Still a Pasadena resident, Gilley spoke with CityBook Digital about his extraordinary career — which includes 39 top-ten country hits, 17 of which are number-ones such as “Don’t the Girls All Get Prettier at Closing Time” and his cover of Ben E. King’s “Stand by Me.”
The blues-tinged crooner and ivory tickler first came to the Houston area in the early ’50s, to work for his then father-in-law in construction.
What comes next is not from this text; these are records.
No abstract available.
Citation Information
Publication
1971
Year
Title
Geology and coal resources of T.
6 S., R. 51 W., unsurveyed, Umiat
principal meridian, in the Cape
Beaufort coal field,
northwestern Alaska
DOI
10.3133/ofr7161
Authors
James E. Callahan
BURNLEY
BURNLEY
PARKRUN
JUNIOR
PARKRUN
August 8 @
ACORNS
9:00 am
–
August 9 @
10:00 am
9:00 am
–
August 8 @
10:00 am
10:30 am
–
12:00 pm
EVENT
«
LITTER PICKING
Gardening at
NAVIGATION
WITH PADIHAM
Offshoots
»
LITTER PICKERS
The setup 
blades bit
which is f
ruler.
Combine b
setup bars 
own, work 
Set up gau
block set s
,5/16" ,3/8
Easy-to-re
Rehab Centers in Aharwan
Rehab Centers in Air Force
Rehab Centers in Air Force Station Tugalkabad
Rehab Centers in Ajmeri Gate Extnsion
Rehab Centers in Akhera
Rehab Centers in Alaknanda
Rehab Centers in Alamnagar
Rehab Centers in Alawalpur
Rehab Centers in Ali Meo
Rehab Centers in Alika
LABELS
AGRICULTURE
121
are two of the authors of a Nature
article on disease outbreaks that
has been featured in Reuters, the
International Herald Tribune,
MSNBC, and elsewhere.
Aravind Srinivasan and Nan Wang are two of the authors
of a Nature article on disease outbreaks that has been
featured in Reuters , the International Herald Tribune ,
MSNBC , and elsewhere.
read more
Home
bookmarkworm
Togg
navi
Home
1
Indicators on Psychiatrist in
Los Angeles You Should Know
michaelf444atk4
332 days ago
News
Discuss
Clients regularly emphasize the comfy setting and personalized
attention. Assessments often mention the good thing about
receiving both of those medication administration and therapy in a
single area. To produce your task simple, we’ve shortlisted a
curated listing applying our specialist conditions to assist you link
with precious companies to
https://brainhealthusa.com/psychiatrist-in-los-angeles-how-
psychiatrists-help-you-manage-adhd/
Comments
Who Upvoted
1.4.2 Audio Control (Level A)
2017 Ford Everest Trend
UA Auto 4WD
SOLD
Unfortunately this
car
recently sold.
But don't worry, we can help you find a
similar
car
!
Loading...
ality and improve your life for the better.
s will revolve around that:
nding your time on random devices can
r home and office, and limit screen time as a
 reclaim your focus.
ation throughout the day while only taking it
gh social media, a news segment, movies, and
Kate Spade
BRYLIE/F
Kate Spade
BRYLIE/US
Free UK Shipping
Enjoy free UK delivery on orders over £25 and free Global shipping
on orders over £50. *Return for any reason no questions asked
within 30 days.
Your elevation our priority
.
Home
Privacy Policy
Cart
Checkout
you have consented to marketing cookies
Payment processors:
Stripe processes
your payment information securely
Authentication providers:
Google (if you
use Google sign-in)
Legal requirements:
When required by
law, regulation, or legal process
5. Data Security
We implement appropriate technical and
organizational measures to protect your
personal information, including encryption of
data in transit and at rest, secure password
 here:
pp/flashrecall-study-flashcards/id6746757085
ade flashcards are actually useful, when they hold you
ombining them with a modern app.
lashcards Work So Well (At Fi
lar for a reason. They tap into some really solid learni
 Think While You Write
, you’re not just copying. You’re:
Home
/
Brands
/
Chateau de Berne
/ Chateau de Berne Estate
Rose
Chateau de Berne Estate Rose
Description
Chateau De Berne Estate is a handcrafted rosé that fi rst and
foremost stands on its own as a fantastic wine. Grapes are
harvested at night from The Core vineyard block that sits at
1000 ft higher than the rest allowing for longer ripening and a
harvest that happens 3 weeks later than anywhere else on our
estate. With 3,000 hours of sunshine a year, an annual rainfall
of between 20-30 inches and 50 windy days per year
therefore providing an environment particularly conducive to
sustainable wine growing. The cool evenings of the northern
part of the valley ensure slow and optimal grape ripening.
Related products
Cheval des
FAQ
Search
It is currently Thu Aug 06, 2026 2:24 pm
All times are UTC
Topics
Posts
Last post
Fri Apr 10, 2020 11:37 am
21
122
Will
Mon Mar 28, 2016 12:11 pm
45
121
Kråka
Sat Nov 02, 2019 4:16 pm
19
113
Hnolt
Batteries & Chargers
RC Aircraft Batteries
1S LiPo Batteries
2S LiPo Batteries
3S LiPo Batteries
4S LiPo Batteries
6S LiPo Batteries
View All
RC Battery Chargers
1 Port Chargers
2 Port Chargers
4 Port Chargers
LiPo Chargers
It was only a few years later when one of his cousins — eventual Rock and Roll Hall of Famer Jerry Lee Lewis, with whom he grew up “banging at the piano” in the tiny town of Ferriday, La. — hit big with “Whole Lotta Shakin’ Goin’ On.” “I was making $1.25 an hour, and he comes in flashing all that money in his hands,” Gilley says, “and I started thinking, ‘Gee, if there’s that much money in the music industry, I’m in the wrong business.’” Gilley and Lewis grew up with yet another future celeb in Ferriday, the reverend Jimmy Swaggart, also a cousin and an accomplished musician and best-selling gospel artist.
Lewis’ breakthrough inspired Gilley. “That’s when I threw my hat in the ring,” he says. “I made my first recording in 1957, and it did absolutely nothing.” He quickly adds, however, that more than 50 years later, rights to that first single — it was called “Ooh Wee Baby,” and is not to be confused with Frankie Ford’s “Sea Cruise” and its famous “ooh wee baby” refrain — were snatched up by the Yoplait people, who used it in a TV spot in Ireland. “They paid me $55,000!” Gilley now plays the commercial, which features yogurt-loving children jumping on a bed, in his shows.
Nearly two decades after that initial “Ooh Wee Baby” debacle, Gilley’s career finally took off — and did it ever — after his “Room Full of Roses” hit the top of the country charts in 1968. Besides becoming quite familiar making the Top Ten, Gilley would go on to win the Academy of Country Music’s highest honor, “Entertainer of the Year,” in 1976, and later become one of the top draws in Branson, Mo., for a good 20 years.
But for Houstonians, his greatest hit may have been running a honkytonk.
“I was very fortunate with the fact that my business partner installed a mechanical bull in Gilley’s,” he laughs, referencing the club he opened in 1971, and which became world-famous thanks to the 1980 John Travolta movie and the beer-drinking, boot-scooting gestalt it spawned. Ironically, Gilley hated the 1978 Esquire article by Aaron Latham, “The Ballad of the Urban Cowboy,” that inspired the film, because he felt it “put down” country music.
Gilley almost told Latham off, but a business partner cautioned him against it. “He said, ‘Don’t say anything bad about that article, because we might get a movie out of it, and they’re looking at John Travolta to play the part,’” Gilley recalls. “When he said John Travolta, something snapped. He was just coming off Saturday Night Fever. I said we’re going to have Country Night Fever.”
Oh, and about that bull: Gilley thought installing a “rodeo training device” in a bar was a mistake at first but is happy enough that it “caught on.” He regrets not expanding the Gilley’s brand internationally at the time, although spin-offs still operate in Las Vegas, Dallas and two locations in Oklahoma. The O.G. shuttered in 1989 and was gutted in a fire the following year; the Pasadena Independent School District now owns the land.
Asked what he hopes his legacy will be when the time comes, Gilley is the consummate performer, prioritizing giving his audience their money’s worth above all. “I hope the people that have followed my career will say that I give everything I’ve got to make the music sound as close to my recordings as I possibly can,” he says. “I hope they’ll say that when I walk out on stage, I give 100 percent.”